Tough Love in Winter

Yesterday I talked about ‘Big Mama’s’ tough love (The Shape-shifter Reloaded). Today I wanted to share just a snapshot of such an experience, which began at a point when I had just arrived at the foothills of healing.  As the years went on – 5 of them to be precise – I understood that this process will continue for the rest of my life because temptation is with me everyday.  I have to be vigilant because I simply cannot afford to go back to the old ways. Whenever I do slip, I simply observe and acknowledge it; tomorrow is another day.
      But that's not all. Mother Nature's healing also confers gifts as an expression of her gratitude, because when we heal ourselves, we also heal the earth; and when we heal the earth we heal others.  So watch out for Gifts of Healing, might be the title of a book I can feel emerging.

       The big freeze of the last week or so reminds me of another January, about four years ago when the UK was in the midst of its coldest winter for 30 years.  By then I had been through the first year of the breakdown of my health; I’d been forced to give up my job, and the bank had my number on speed dial (see Mortgaging My Life Force, December 2012).  It was at this precise time that my boiler decided to give up the ghost.

          Okay, I said to the gods, my health has completely broken down, life sucks, and now I have to spend a winter on the North face of the Eiger. Well bring it on, I can take it; I’m up for the challenge. The truth was I really had little choice; I was too ill and near destitute to do anything else. The beggar, my nemesis, had come to live in my house.
            Each day I had a 3-minute speed date with the independent electric shower in my bathroom, before dashing back to a pre-heated kitchen. It was the only place that gave me some respite from the intense cold, as the oven and hobs provided the only heat in the house.
            I spent that winter and the next mostly in bed with thick socks on, a hat, scarf, gloves and two hot water bottles – one at my feet and one to hug.  Until that is, my own personal global warming syndrome put paid to all that. (And that is another story).  Sometimes we arrive at a place where there is little choice but to surrender. It is said that through surrender we come to recognize a force greater than ourselves.

          With hindsight, I came to appreciate that simply surrendering to and accepting my artic living conditions actually saved my life.  But I honestly do not know how I survived those months of extreme cold except that for many years I had practiced a type of meditation which teaches one to simply observe life as it flows by, without getting caught up in aversion or craving, however unpleasant or enjoyable the experience – just observing life as it is. It is as it is.
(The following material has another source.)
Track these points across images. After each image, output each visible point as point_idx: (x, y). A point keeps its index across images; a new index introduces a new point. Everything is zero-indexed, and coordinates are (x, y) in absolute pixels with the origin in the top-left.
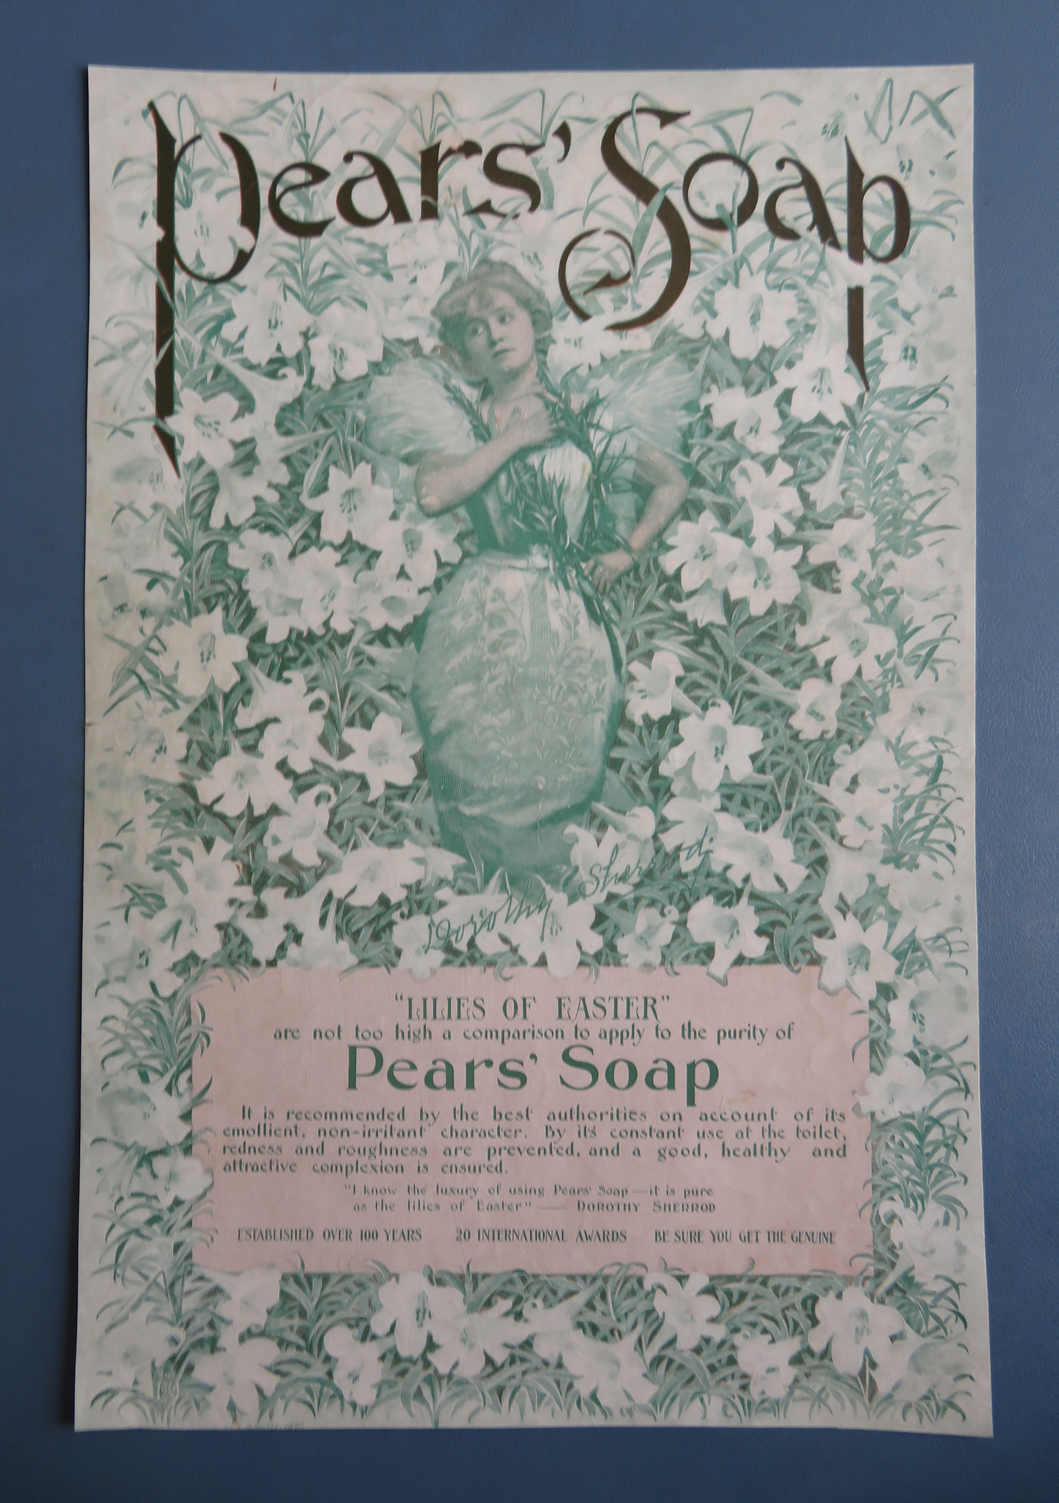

          Well this particular artic experience fell into the ‘grossly unpleasant’ category but the old monk’s teaching served me well.  At a deep level I understood that the life force was acting to prolong itself within my own body, and I was going to co-operate with it; but that would be far more difficult than I envisaged. I would have to contend with many more ‘tough love’ challenges.

There was nothing I could do except to go with the flow. My lifestyle was now simple and kept tightly within budget: frugality by necessity. There was no excess consumption of energy either through what I ate, or utilized in the home beyond that which was absolutely vital for my daily needs.  Big Mama had me by the short and curlies.

During this period of illness, the enforced changes in my very existence resulted in a dramatic reduction in my personal carbon footprint. A high degree of authenticity was an integral part of this healing journey. There could be no half measures; I was required to walk the talk in every sense.  

     At this time Mother Nature is generating her own healing process, and many of us, in one way or another and not necessarily through our physical health, are being asked to accompany her on that journey back to equilibrium.


  1. Its so easy to get lost in the apparent stuff that shows up and distracts us from the real staying with the purpose. Good stuff - and great for anyone to read who finds themselves suddenly and abruptly in a new landscape. The past is another country.

  2. Its very satisfying to make an art of observing life without getting caught up in the drama. The monks say if we can go there and stay there, even for a short time, then it indicates a degree of mastery. And from that place you begin to appreciate that anything is possible because change is the only constant in life. I like that.

  3. Yes indeed - it takes a long time to find enough turbine power to fly above it and get a birds eye view of the landscape and its exquisite system - and to realise that its just what it is and needs to be right at this moment! When the student is ready the teacher appears!